● Data shown
····················
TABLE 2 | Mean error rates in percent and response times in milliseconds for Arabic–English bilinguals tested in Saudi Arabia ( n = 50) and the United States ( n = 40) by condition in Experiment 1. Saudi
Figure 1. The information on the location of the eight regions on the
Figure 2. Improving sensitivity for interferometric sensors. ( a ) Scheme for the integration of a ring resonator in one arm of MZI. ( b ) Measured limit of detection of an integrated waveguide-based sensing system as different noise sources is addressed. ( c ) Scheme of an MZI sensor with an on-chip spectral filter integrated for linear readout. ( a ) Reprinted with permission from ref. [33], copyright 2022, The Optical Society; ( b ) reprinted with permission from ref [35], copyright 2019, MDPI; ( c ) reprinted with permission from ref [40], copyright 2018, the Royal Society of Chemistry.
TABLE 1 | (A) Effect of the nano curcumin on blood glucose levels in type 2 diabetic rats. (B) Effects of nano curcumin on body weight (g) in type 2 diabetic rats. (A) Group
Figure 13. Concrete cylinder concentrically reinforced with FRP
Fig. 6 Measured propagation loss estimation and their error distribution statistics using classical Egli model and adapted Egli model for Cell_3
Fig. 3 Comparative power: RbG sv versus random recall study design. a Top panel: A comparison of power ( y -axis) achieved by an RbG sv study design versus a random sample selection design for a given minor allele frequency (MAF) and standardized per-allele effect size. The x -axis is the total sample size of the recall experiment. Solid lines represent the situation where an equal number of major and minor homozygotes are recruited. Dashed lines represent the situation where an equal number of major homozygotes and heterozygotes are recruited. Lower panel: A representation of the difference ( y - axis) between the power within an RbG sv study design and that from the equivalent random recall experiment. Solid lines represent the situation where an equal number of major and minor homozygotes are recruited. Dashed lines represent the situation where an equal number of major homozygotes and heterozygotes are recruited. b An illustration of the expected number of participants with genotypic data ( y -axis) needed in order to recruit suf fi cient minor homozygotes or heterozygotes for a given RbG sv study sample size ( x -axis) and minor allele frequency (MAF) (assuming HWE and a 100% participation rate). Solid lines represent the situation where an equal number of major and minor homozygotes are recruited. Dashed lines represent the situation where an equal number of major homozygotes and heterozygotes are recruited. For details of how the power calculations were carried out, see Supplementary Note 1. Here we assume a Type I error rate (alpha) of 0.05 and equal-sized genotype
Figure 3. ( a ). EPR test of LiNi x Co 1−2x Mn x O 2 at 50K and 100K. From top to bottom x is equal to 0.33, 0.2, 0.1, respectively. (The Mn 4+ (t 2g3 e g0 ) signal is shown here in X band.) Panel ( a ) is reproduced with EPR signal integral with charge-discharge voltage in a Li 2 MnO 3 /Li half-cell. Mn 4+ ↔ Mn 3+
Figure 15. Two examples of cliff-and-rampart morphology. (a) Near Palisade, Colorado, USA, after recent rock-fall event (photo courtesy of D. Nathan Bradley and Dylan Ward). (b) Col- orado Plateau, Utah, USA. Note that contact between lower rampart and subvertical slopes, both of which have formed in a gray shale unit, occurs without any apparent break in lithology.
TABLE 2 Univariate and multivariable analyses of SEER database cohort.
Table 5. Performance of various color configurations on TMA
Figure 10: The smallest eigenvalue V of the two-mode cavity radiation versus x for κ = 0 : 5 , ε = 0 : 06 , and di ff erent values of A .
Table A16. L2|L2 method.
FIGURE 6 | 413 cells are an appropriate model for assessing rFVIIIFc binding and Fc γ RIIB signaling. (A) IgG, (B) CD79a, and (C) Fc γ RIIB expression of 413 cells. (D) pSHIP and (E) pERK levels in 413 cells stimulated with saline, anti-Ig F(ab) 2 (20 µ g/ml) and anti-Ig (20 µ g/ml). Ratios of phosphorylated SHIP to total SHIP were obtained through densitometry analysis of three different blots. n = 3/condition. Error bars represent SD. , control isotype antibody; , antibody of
····················
● What is required
Output the material above exactly, but only from the line that carries "Figure 1. The" through the line that carries "Fig. 6 Measured".

● Answer for the task
Figure 1. The information on the location of the eight regions on the
Figure 2. Improving sensitivity for interferometric sensors. ( a ) Scheme for the integration of a ring resonator in one arm of MZI. ( b ) Measured limit of detection of an integrated waveguide-based sensing system as different noise sources is addressed. ( c ) Scheme of an MZI sensor with an on-chip spectral filter integrated for linear readout. ( a ) Reprinted with permission from ref. [33], copyright 2022, The Optical Society; ( b ) reprinted with permission from ref [35], copyright 2019, MDPI; ( c ) reprinted with permission from ref [40], copyright 2018, the Royal Society of Chemistry.
TABLE 1 | (A) Effect of the nano curcumin on blood glucose levels in type 2 diabetic rats. (B) Effects of nano curcumin on body weight (g) in type 2 diabetic rats. (A) Group
Figure 13. Concrete cylinder concentrically reinforced with FRP
Fig. 6 Measured propagation loss estimation and their error distribution statistics using classical Egli model and adapted Egli model for Cell_3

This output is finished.